General • Concepts Explained • 7 min read
OOP organizes code around objects. Learn the four pillars: encapsulation, abstraction, inheritance, and polymorphism.
What is Object-Oriented Programming (OOP)?
OOP is a programming paradigm that organizes code around objects instead of functions. Most modern languages — Java, Python, C#, JavaScript — support OOP. Understanding OOP is essential for writing clean, reusable code.
What is OOP?
OOP structures programs as collections of objects. Each object contains data (properties) and behavior (methods).
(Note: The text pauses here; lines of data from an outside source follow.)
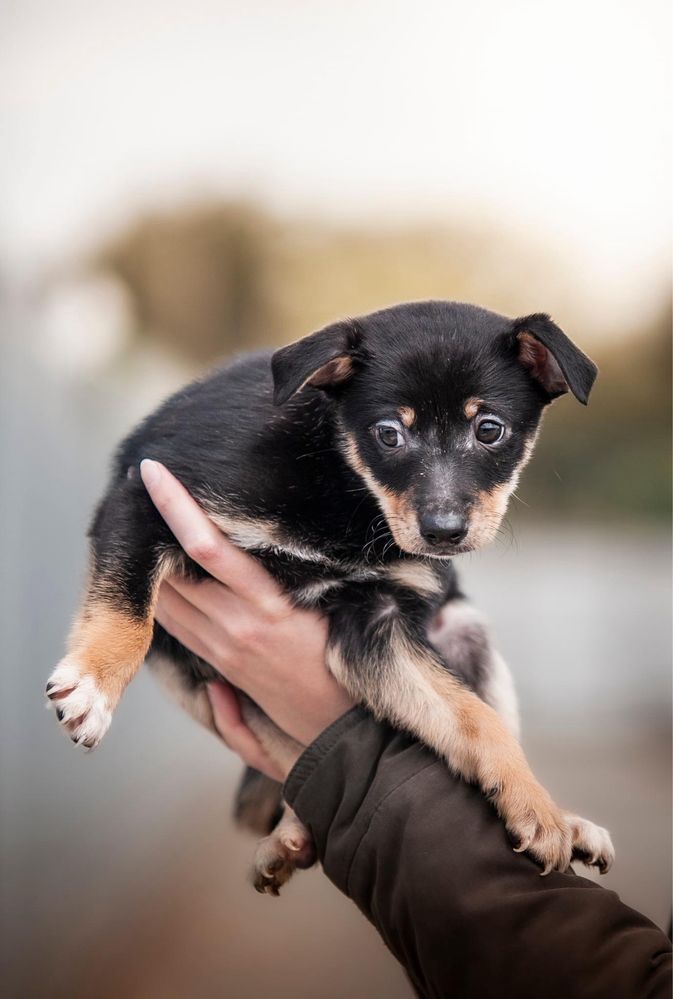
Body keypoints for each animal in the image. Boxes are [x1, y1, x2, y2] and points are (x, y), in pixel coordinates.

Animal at [46, 300, 616, 896]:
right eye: (388, 434)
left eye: (489, 429)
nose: (443, 534)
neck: (341, 481)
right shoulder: (144, 496)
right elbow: (129, 611)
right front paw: (93, 686)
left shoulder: (376, 621)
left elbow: (475, 718)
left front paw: (538, 812)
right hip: (196, 679)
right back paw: (289, 835)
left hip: (466, 632)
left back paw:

Think of a car: it has properties like color and speed, and methods like accelerate and brake.
The Four Pillars of OOP
1. Encapsulation
Bundling data and methods together, hiding internal details:
class BankAccount {
#balance = 0; // Private property
deposit(amount) {
this.#balance += amount;
}
getBalance() {
return this.#balance;
}
}
2. Abstraction
Hiding complex implementation, showing only what's needed:
// User doesn't need to know how email is sent
function sendEmail(to, subject, body) {
// Complex SMTP logic hidden here
console.log(`Email sent to ${to}`);
}
3. Inheritance
Creating new classes from existing ones:
class Animal {
speak() { return "Some sound"; }
}
class Dog extends Animal {
speak() { return "Woof!"; }
}
class Cat extends Animal {
speak() { return "Meow!"; }
}
4. Polymorphism
Same method name, different behavior:
const animals = [new Dog(), new Cat()];
animals.forEach(animal => console.log(animal.speak()));
// "Woof!"
// "Meow!"
Classes in JavaScript
class Person {
constructor(name, age) {
this.name = name;
this.age = age;
}
greet() {
return `Hi, I'm ${this.name}`;
}
}
const john = new Person("John", 25);
console.log(john.greet()); // "Hi, I'm John"
OOP vs Functional Programming
| Feature | OOP | Functional |
|---|---|---|
| Structure | Objects and classes | Functions |
| Data | Inside objects | Passed between functions |
| Best for | Complex systems | Data transformations |
Note: Most real-world applications use both OOP and functional programming. Learn OOP fundamentals, then combine approaches as needed.